Desde octubre de 2025 circula el reporte de Reuters: al menos 50 políticos y funcionarios mexicanos habrían perdido el documento de entrada a Estados Unidos. La agencia citó a dos funcionarios mexicanos anónimos. El gobierno estadounidense no ha publicado la lista completa ni los motivos individuales. Solo un puñado de casos se ha confirmado por boca de los propios afectados.
Marina del Pilar Ávila Olmeda, gobernadora de Baja California, fue de las primeras en reconocerlo, junto con su entonces esposo. Héctor Astudillo, exgobernador de Guerrero, también lo hizo público. Alcaldes de municipios fronterizos —Nogales, San Felipe, Puerto Peñasco— y el entonces director de Investigación Aduanera de ANAM, Alex Tonatiuh Márquez, figuran entre los nombres que salieron a la luz. En 2026 aparecieron reportes sobre los gobernadores Alfonso Durazo y Américo Villarreal; ambos han negado la información. Sobre Adán Augusto López Hernández las versiones periodísticas señalan revocación; él se niega a confirmar o desmentir.
El contexto que Washington ha sostenido es la ofensiva contra cárteles y sus presuntos aliados políticos. Eso no equivale, automáticamente, a una sentencia. En el caso de López Beltrán existen denuncias presentadas ante la FGR por legisladores de oposición, reportajes que lo vinculan con redes de huachicol fiscal a través de personas cercanas y menciones en testimonios de testigos protegidos dentro de expedientes de contrabando de combustibles. Ninguna de esas piezas, hasta donde es público, se ha traducido en una imputación formal o condena en su contra. Él lo niega de manera categórica y exige pruebas.
¿Cuántos de los más de 50 nombres reportados por Reuters están realmente bajo investigación penal y cuántos perdieron la visa por otras razones administrativas o de seguridad nacional? Esa cifra exacta no está en la mesa pública.
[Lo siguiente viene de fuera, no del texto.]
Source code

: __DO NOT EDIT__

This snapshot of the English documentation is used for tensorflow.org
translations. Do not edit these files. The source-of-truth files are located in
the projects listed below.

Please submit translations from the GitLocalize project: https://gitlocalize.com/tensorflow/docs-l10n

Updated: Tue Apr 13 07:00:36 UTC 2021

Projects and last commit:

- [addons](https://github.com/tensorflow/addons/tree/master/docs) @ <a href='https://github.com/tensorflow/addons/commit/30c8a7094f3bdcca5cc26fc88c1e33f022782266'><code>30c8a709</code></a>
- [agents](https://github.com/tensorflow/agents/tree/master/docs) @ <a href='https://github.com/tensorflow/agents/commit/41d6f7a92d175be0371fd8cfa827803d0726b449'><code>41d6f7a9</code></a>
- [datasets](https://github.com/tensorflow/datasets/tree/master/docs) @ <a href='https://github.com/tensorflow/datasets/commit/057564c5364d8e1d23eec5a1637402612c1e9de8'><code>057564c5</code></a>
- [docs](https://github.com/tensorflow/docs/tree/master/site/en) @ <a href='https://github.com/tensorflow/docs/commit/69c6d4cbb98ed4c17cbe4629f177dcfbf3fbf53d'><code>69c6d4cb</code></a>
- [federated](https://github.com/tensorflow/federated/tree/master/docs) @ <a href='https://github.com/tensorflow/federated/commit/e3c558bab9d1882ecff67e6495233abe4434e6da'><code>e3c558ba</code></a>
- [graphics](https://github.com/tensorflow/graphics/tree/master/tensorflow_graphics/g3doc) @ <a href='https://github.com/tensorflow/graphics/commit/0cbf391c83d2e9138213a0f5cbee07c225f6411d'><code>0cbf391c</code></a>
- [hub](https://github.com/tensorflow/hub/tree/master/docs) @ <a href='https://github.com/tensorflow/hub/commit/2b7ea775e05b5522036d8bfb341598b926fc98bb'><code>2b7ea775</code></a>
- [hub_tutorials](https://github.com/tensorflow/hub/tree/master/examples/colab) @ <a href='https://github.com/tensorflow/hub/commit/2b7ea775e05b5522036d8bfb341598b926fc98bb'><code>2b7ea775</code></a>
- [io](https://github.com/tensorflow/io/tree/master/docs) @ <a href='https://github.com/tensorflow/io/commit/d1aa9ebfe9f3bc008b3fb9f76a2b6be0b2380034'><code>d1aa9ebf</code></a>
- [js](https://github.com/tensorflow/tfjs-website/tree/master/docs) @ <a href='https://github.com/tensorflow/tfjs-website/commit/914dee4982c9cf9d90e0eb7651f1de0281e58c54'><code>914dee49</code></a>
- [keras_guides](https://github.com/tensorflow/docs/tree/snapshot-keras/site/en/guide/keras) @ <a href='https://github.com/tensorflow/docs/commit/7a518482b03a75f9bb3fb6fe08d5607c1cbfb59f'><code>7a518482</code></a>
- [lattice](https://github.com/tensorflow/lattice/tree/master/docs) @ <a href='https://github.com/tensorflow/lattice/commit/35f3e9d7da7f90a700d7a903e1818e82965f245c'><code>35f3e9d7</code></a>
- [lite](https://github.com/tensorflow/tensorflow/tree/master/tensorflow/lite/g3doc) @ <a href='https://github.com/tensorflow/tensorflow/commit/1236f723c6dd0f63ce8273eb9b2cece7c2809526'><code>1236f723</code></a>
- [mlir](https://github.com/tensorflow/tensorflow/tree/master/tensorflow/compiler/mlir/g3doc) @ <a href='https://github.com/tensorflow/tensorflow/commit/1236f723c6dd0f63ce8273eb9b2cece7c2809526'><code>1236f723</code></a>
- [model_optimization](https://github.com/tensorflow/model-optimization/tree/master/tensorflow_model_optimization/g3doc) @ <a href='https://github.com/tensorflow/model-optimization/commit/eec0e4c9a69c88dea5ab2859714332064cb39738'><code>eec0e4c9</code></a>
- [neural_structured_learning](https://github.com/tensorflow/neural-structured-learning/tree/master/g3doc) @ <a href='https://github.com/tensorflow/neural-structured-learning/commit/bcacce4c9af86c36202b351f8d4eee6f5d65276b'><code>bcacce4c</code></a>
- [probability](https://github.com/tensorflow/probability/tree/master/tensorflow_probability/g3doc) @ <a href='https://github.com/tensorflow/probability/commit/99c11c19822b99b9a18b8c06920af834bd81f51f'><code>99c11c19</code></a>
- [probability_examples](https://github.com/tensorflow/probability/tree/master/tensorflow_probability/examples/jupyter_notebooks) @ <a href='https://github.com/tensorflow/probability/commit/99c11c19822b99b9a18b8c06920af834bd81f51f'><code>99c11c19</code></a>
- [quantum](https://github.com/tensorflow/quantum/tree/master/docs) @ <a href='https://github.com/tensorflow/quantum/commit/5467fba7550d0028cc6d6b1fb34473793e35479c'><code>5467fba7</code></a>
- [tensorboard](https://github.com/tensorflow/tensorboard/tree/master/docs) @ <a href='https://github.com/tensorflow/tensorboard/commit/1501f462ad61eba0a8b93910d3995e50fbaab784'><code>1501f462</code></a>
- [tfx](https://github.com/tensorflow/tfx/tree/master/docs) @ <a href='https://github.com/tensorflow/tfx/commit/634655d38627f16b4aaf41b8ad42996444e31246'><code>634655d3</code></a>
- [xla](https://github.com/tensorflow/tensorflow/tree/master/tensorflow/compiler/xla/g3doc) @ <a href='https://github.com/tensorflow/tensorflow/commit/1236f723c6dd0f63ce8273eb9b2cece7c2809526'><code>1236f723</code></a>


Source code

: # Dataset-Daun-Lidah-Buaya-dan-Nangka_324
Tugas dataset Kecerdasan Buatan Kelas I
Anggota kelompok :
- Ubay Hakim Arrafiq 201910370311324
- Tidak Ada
Lo que sí está es un patrón: la visa se volvió herramienta de presión en la relación bilateral y cada caso se discute en México con más ruido que documentación completa.
Para el ciudadano de a pie el asunto no es abstracto. Cuando un alcalde fronterizo o un funcionario de aduanas pierde el documento, el cruce, el comercio y la percepción de impunidad se mueven. Cuando el hijo de un expresidente entra en la lista, la conversación se vuelve inevitablemente política. La pregunta que queda es simple y pesada: ¿dónde están los expedientes que sostienen cada nombre?
La lista sigue incompleta. Los desmentidos también. Y mientras no aparezcan documentos primarios que cierren o abran cada expediente, la otra lista —la de las dudas— sigue creciendo.